Brief
Copy out the listing that follows in its entirety, keeping it exactly the same.

Source data
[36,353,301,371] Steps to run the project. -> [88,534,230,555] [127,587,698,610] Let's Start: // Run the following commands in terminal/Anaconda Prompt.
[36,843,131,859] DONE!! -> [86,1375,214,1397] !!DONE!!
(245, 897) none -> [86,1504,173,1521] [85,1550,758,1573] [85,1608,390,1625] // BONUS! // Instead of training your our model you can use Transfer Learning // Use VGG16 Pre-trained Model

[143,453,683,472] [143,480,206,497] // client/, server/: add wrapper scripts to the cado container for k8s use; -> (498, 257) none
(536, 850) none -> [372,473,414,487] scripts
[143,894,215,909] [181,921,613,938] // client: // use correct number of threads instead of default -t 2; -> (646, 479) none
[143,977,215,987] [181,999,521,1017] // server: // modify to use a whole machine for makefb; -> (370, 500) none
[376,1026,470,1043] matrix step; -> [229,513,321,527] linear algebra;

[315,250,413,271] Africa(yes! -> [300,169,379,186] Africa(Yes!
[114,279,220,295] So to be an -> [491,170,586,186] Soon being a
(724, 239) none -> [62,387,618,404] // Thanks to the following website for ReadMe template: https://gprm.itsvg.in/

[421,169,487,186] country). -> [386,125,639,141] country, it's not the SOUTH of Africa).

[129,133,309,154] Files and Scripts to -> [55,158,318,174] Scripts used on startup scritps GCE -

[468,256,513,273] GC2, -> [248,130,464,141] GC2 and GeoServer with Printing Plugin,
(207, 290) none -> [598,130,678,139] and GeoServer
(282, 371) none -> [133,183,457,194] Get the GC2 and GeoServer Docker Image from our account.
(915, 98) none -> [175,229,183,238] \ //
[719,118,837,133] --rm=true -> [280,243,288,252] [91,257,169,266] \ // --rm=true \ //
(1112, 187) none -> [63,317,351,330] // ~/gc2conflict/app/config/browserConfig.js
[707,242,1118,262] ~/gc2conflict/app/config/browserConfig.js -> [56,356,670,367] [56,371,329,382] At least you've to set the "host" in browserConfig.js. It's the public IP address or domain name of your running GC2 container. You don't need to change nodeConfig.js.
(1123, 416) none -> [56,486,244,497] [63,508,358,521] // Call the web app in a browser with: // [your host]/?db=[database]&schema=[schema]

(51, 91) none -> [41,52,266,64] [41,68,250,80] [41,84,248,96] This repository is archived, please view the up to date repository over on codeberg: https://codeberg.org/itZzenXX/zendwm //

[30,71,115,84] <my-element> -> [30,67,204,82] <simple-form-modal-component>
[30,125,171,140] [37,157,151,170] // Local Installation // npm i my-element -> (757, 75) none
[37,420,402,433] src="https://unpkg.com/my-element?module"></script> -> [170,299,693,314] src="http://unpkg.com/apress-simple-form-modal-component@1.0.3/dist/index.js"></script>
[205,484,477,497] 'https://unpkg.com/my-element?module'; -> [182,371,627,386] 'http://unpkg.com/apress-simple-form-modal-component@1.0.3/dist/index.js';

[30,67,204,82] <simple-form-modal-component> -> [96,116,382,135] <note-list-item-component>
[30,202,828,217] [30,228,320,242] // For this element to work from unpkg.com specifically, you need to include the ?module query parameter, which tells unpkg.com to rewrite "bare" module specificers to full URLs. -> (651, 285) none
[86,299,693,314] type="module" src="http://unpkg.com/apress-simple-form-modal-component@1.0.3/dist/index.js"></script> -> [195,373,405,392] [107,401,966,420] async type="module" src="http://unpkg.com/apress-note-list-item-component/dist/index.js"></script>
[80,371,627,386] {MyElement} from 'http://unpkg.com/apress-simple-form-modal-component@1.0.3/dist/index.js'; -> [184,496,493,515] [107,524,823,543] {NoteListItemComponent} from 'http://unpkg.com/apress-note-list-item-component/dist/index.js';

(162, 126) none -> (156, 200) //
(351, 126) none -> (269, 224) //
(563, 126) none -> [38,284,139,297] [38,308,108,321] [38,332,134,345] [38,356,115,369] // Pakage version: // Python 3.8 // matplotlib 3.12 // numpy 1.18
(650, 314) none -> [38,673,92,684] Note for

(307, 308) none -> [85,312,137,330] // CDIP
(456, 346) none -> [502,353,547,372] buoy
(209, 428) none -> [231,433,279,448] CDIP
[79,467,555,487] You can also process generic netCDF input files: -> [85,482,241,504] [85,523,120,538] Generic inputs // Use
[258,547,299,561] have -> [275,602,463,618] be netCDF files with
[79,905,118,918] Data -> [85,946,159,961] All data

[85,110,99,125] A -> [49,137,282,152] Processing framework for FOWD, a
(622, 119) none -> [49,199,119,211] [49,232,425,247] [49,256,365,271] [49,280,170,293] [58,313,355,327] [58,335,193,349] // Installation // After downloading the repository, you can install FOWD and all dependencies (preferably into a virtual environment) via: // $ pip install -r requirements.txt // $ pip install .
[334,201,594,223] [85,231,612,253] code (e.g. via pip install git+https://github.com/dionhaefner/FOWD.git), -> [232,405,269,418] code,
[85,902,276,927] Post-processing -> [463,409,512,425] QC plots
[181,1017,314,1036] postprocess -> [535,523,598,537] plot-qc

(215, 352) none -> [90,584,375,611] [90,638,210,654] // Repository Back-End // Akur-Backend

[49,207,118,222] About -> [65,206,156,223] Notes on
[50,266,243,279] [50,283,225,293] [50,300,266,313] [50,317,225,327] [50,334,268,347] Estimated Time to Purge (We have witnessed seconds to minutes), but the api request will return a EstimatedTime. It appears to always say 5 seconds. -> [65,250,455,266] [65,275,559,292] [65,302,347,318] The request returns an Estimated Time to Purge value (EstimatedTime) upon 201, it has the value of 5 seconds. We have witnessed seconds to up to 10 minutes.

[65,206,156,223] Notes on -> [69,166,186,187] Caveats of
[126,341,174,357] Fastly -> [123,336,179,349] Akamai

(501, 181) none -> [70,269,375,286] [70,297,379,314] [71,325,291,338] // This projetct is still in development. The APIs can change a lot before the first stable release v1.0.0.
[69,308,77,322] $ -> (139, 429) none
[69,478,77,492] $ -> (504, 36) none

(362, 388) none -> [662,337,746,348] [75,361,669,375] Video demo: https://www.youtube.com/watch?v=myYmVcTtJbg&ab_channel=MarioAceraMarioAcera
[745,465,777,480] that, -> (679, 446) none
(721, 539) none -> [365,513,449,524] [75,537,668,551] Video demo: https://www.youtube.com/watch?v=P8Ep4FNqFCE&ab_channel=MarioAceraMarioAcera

Expected answer
[36,353,301,371] Steps to run the project. -> [88,534,230,555] [127,587,698,610] Let's Start: // Run the following commands in terminal/Anaconda Prompt.
[36,843,131,859] DONE!! -> [86,1375,214,1397] !!DONE!!
(245, 897) none -> [86,1504,173,1521] [85,1550,758,1573] [85,1608,390,1625] // BONUS! // Instead of training your our model you can use Transfer Learning // Use VGG16 Pre-trained Model

[143,453,683,472] [143,480,206,497] // client/, server/: add wrapper scripts to the cado container for k8s use; -> (498, 257) none
(536, 850) none -> [372,473,414,487] scripts
[143,894,215,909] [181,921,613,938] // client: // use correct number of threads instead of default -t 2; -> (646, 479) none
[143,977,215,987] [181,999,521,1017] // server: // modify to use a whole machine for makefb; -> (370, 500) none
[376,1026,470,1043] matrix step; -> [229,513,321,527] linear algebra;

[315,250,413,271] Africa(yes! -> [300,169,379,186] Africa(Yes!
[114,279,220,295] So to be an -> [491,170,586,186] Soon being a
(724, 239) none -> [62,387,618,404] // Thanks to the following website for ReadMe template: https://gprm.itsvg.in/

[421,169,487,186] country). -> [386,125,639,141] country, it's not the SOUTH of Africa).

[129,133,309,154] Files and Scripts to -> [55,158,318,174] Scripts used on startup scritps GCE -

[468,256,513,273] GC2, -> [248,130,464,141] GC2 and GeoServer with Printing Plugin,
(207, 290) none -> [598,130,678,139] and GeoServer
(282, 371) none -> [133,183,457,194] Get the GC2 and GeoServer Docker Image from our account.
(915, 98) none -> [175,229,183,238] \ //
[719,118,837,133] --rm=true -> [280,243,288,252] [91,257,169,266] \ // --rm=true \ //
(1112, 187) none -> [63,317,351,330] // ~/gc2conflict/app/config/browserConfig.js
[707,242,1118,262] ~/gc2conflict/app/config/browserConfig.js -> [56,356,670,367] [56,371,329,382] At least you've to set the "host" in browserConfig.js. It's the public IP address or domain name of your running GC2 container. You don't need to change nodeConfig.js.
(1123, 416) none -> [56,486,244,497] [63,508,358,521] // Call the web app in a browser with: // [your host]/?db=[database]&schema=[schema]

(51, 91) none -> [41,52,266,64] [41,68,250,80] [41,84,248,96] This repository is archived, please view the up to date repository over on codeberg: https://codeberg.org/itZzenXX/zendwm //

[30,71,115,84] <my-element> -> [30,67,204,82] <simple-form-modal-component>
[30,125,171,140] [37,157,151,170] // Local Installation // npm i my-element -> (757, 75) none
[37,420,402,433] src="https://unpkg.com/my-element?module"></script> -> [170,299,693,314] src="http://unpkg.com/apress-simple-form-modal-component@1.0.3/dist/index.js"></script>
[205,484,477,497] 'https://unpkg.com/my-element?module'; -> [182,371,627,386] 'http://unpkg.com/apress-simple-form-modal-component@1.0.3/dist/index.js';

[30,67,204,82] <simple-form-modal-component> -> [96,116,382,135] <note-list-item-component>
[30,202,828,217] [30,228,320,242] // For this element to work from unpkg.com specifically, you need to include the ?module query parameter, which tells unpkg.com to rewrite "bare" module specificers to full URLs. -> (651, 285) none
[86,299,693,314] type="module" src="http://unpkg.com/apress-simple-form-modal-component@1.0.3/dist/index.js"></script> -> [195,373,405,392] [107,401,966,420] async type="module" src="http://unpkg.com/apress-note-list-item-component/dist/index.js"></script>
[80,371,627,386] {MyElement} from 'http://unpkg.com/apress-simple-form-modal-component@1.0.3/dist/index.js'; -> [184,496,493,515] [107,524,823,543] {NoteListItemComponent} from 'http://unpkg.com/apress-note-list-item-component/dist/index.js';

(162, 126) none -> (156, 200) //
(351, 126) none -> (269, 224) //
(563, 126) none -> [38,284,139,297] [38,308,108,321] [38,332,134,345] [38,356,115,369] // Pakage version: // Python 3.8 // matplotlib 3.12 // numpy 1.18
(650, 314) none -> [38,673,92,684] Note for

(307, 308) none -> [85,312,137,330] // CDIP
(456, 346) none -> [502,353,547,372] buoy
(209, 428) none -> [231,433,279,448] CDIP
[79,467,555,487] You can also process generic netCDF input files: -> [85,482,241,504] [85,523,120,538] Generic inputs // Use
[258,547,299,561] have -> [275,602,463,618] be netCDF files with
[79,905,118,918] Data -> [85,946,159,961] All data

[85,110,99,125] A -> [49,137,282,152] Processing framework for FOWD, a
(622, 119) none -> [49,199,119,211] [49,232,425,247] [49,256,365,271] [49,280,170,293] [58,313,355,327] [58,335,193,349] // Installation // After downloading the repository, you can install FOWD and all dependencies (preferably into a virtual environment) via: // $ pip install -r requirements.txt // $ pip install .
[334,201,594,223] [85,231,612,253] code (e.g. via pip install git+https://github.com/dionhaefner/FOWD.git), -> [232,405,269,418] code,
[85,902,276,927] Post-processing -> [463,409,512,425] QC plots
[181,1017,314,1036] postprocess -> [535,523,598,537] plot-qc

(215, 352) none -> [90,584,375,611] [90,638,210,654] // Repository Back-End // Akur-Backend

[49,207,118,222] About -> [65,206,156,223] Notes on
[50,266,243,279] [50,283,225,293] [50,300,266,313] [50,317,225,327] [50,334,268,347] Estimated Time to Purge (We have witnessed seconds to minutes), but the api request will return a EstimatedTime. It appears to always say 5 seconds. -> [65,250,455,266] [65,275,559,292] [65,302,347,318] The request returns an Estimated Time to Purge value (EstimatedTime) upon 201, it has the value of 5 seconds. We have witnessed seconds to up to 10 minutes.

[65,206,156,223] Notes on -> [69,166,186,187] Caveats of
[126,341,174,357] Fastly -> [123,336,179,349] Akamai

(501, 181) none -> [70,269,375,286] [70,297,379,314] [71,325,291,338] // This projetct is still in development. The APIs can change a lot before the first stable release v1.0.0.
[69,308,77,322] $ -> (139, 429) none
[69,478,77,492] $ -> (504, 36) none

(362, 388) none -> [662,337,746,348] [75,361,669,375] Video demo: https://www.youtube.com/watch?v=myYmVcTtJbg&ab_channel=MarioAceraMarioAcera
[745,465,777,480] that, -> (679, 446) none
(721, 539) none -> [365,513,449,524] [75,537,668,551] Video demo: https://www.youtube.com/watch?v=P8Ep4FNqFCE&ab_channel=MarioAceraMarioAcera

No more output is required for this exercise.